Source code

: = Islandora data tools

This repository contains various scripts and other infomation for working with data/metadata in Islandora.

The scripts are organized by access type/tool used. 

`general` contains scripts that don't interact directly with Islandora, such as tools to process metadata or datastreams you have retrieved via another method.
········
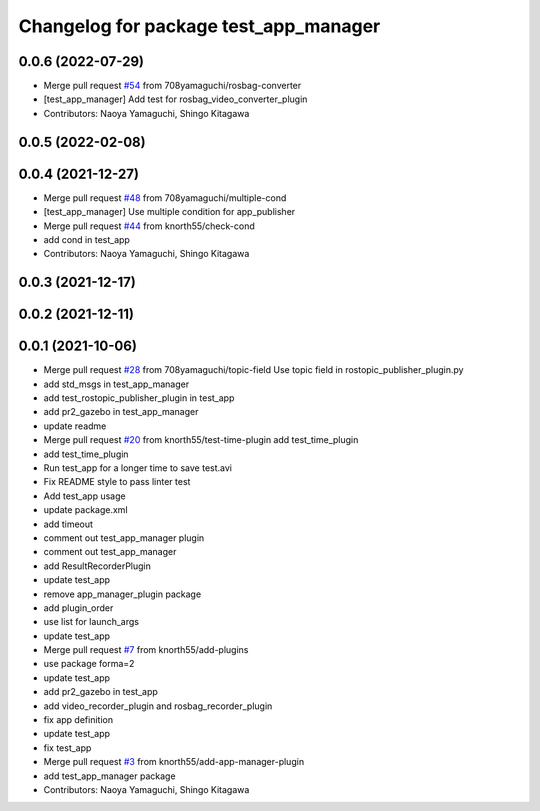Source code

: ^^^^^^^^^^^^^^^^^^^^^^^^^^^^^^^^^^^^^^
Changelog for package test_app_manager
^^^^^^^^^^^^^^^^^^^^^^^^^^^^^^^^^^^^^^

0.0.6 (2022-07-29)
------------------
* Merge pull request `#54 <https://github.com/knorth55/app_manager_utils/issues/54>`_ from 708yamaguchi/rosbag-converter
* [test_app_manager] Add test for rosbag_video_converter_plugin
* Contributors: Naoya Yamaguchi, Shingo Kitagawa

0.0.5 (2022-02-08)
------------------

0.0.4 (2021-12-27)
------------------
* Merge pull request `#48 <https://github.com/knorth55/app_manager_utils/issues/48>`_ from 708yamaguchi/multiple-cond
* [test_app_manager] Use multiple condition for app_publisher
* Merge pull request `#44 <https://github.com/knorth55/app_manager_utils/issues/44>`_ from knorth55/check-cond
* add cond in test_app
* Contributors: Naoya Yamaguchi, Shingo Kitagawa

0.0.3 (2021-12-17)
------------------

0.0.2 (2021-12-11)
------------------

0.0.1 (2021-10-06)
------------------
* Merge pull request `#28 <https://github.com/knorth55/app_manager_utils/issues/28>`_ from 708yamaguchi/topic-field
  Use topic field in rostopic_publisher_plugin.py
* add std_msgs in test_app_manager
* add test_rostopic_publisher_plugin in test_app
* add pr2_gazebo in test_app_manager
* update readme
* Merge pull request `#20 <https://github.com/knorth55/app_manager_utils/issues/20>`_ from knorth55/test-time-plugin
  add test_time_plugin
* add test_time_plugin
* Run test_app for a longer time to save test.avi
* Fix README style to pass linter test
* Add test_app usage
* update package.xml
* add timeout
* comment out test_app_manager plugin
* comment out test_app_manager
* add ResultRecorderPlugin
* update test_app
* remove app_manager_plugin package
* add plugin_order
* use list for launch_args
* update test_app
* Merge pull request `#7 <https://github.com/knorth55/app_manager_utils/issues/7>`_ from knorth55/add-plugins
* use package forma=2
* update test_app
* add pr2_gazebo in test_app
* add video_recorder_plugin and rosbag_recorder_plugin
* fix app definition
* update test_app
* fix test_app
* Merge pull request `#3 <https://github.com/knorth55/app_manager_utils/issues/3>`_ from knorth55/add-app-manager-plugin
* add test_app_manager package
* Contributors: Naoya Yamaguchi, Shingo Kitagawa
········
WHAT THE TASK REQUIRES: All lines above from the one with "0.0.1 (2021-10-06)" to the one with "test_rostopic_publisher_plugin in test_app", inclusive, should be copied exactly, and no other lines.

RESPONSE AREA:
0.0.1 (2021-10-06)
------------------
* Merge pull request `#28 <https://github.com/knorth55/app_manager_utils/issues/28>`_ from 708yamaguchi/topic-field
  Use topic field in rostopic_publisher_plugin.py
* add std_msgs in test_app_manager
* add test_rostopic_publisher_plugin in test_app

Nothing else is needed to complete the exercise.